▸ AIM OF THE TASK:
Copy exactly every line below, from the first through the one that contains "tarde desta quarta-feira", and skip all pictures.

▸ Saved entries:
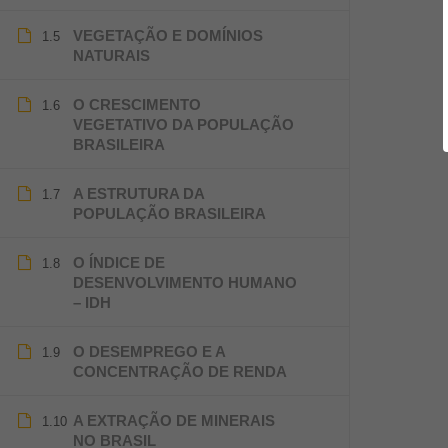
VEGETAÇÃO E DOMÍNIOS
1.5
NATURAIS
O CRESCIMENTO
1.6
VEGETATIVO DA POPULAÇÃO
BRASILEIRA
A ESTRUTURA DA
1.7
POPULAÇÃO BRASILEIRA
O ÍNDICE DE
1.8
DESENVOLVIMENTO HUMANO
– IDH
O DESEMPREGO E A
1.9
CONCENTRAÇÃO DE RENDA
A EXTRAÇÃO DE MINERAIS
1.10
NO BRASIL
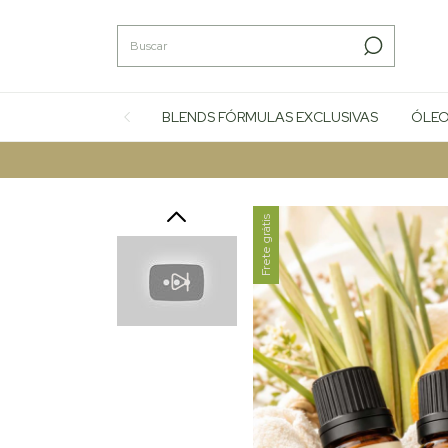
BLENDS FÓRMULAS EXCLUSIVAS
ÓLEO
Frete grátis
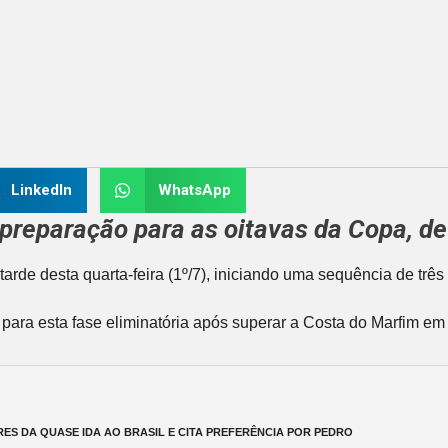
LinkedIn
WhatsApp
a preparação para as oitavas da Copa, 
tarde desta quarta-feira (1º/7), iniciando uma sequência de trê
ra esta fase eliminatória após superar a Costa do Marfim em
ES DA QUASE IDA AO BRASIL E CITA PREFERÊNCIA POR PEDRO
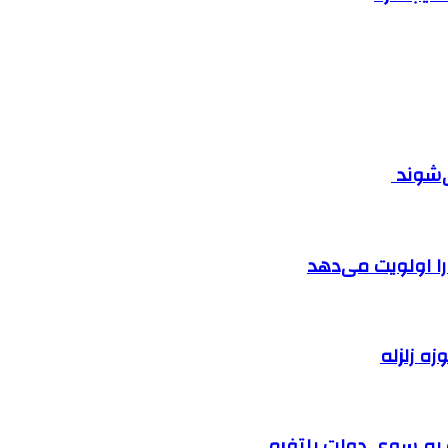
ی‌شوند
را اولویت می‌دهد
زه زلزله
ت به سوی دولت پلتفرمی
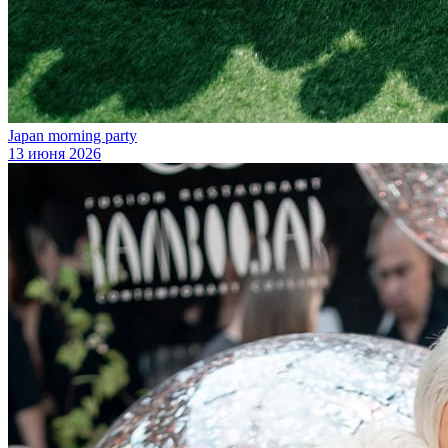
Japan morning party
13 июня 2026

▸ EXERCISE RESPONSE:
VEGETAÇÃO E DOMÍNIOS
1.5
NATURAIS
O CRESCIMENTO
1.6
VEGETATIVO DA POPULAÇÃO
BRASILEIRA
A ESTRUTURA DA
1.7
POPULAÇÃO BRASILEIRA
O ÍNDICE DE
1.8
DESENVOLVIMENTO HUMANO
– IDH
O DESEMPREGO E A
1.9
CONCENTRAÇÃO DE RENDA
A EXTRAÇÃO DE MINERAIS
1.10
NO BRASIL
BLENDS FÓRMULAS EXCLUSIVAS
ÓLEO
Frete grátis
LinkedIn
WhatsApp
a preparação para as oitavas da Copa, 
tarde desta quarta-feira (1º/7), iniciando uma sequência de trê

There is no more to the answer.